Mortgage loan loss

Mortgage Loan Loss Can't Offset Real Estate Gain on Sale of U.K. Home

M r. and Mrs. Quijano were U.S. taxpayers who sold their home in the United Kingdom. They purchased it in September 1986 for 297,500, financing the entire amount with a mortgage, which two years later they increased to 330,000 and, in March 1990, to 333,180. They made capital improvements of 45,647 to the house, and, in July 1990, they sold it for 453,374-net of selling expenses-and retired the mortgage. On their 1990 joint federal income tax return, the Quijanos reported a capital gain of $308,811, using the exchange rate on the date of purchase ($1.49 to 1) to determine their cost basis but using the exchange rate at the date of sale ($1.82 to 1) to compute the sale price.

The couple later amended their 1990 return to claim a $30,610 refund. They arrived at the figure by using the exchange rate on the sale date to determine both the purchase and the sale price and to determine the cost of the capital improvements. This reduced the capital gain to $199,491. The Internal Revenue Service disallowed the amended refund claim, stating that the cost basis of the house had to be determined using the exchange rate on the purchase date and when each capital improvement was made.
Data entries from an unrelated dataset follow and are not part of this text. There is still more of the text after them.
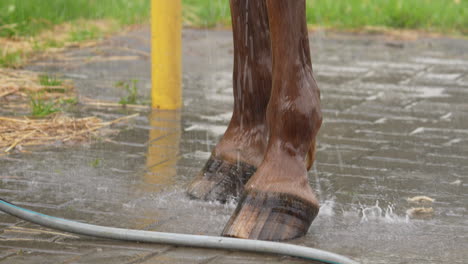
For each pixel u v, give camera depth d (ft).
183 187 15.08
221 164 14.35
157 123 20.34
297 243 12.16
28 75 25.88
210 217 13.43
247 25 13.83
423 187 15.29
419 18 38.34
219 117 21.13
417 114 21.53
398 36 35.55
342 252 11.85
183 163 16.83
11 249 11.84
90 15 38.06
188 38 34.58
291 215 12.30
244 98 14.25
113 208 13.85
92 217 13.37
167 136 19.08
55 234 12.51
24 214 12.73
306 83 12.41
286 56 12.23
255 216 12.21
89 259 11.44
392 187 15.26
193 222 13.16
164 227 12.92
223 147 14.46
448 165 16.83
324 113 21.53
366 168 16.53
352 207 14.05
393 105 22.62
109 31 35.19
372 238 12.50
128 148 17.99
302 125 12.39
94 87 24.50
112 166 16.53
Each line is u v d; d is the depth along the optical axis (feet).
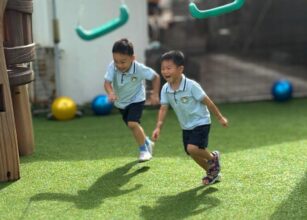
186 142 13.89
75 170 15.76
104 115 24.52
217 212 12.19
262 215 11.94
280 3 30.89
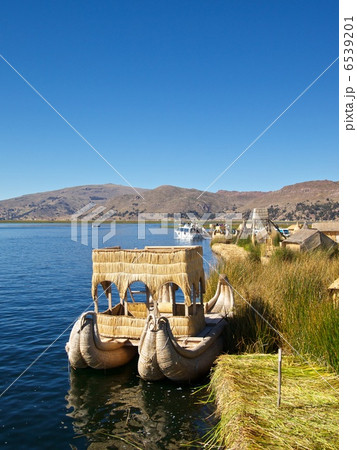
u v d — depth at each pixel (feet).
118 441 21.86
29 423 23.81
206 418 23.71
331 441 17.43
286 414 19.62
The Quijanos argued that they suffered a loss on their mortgage loan transaction because the value of the dollar against the pound had declined between the time of purchase and the time of sale. They believed they should be allowed to offset this loss against the real estate transaction gain-the capital gain realized from the sale of the residence. The Quijanos argued the mortgage loan was part of a "hedging transaction" under Internal Revenue Code section 988(d)(1), so the loan transaction could be integrated with the real estate transaction. Under section 988(d)(1), this treatment is allowed if the taxpayer is borrowing under a debt instrument where he or she is obligated to repay the loan in a "nonfunctional currency."

Result: For the IRS. The Tax Court rejected the Quijanos' argument that the transaction qualified as a hedging transaction because (1) the mortgage loan transaction was not conducted by a trade or business and was not entered into for profit and (2) the Tax Reform Act of 1986 explicitly excludes the use of section 988 for foreign currency gains or losses recognized by U.S. individuals residing outside the United States to repay a foreign-currency-denominated mortgage on a principal residence.

The Tax Court also rejected the Quijanos' use of the exchange rate in effect at the time of sale to determine the sale and purchase prices. The Quijanos wanted to treat the pound as their functional currency or qualified business unit (QBU) under IRC section 985(b)(1). However, the Tax Court found the taxpayers did not use the pound as the unit of trade or business for which they maintained separate books or records, so it did not qualify as a QBU. The court concluded that the basis, sale price and the cost of capital improvements had to be determined using the exchange rate in effect when the purchase, sale or improvement took place.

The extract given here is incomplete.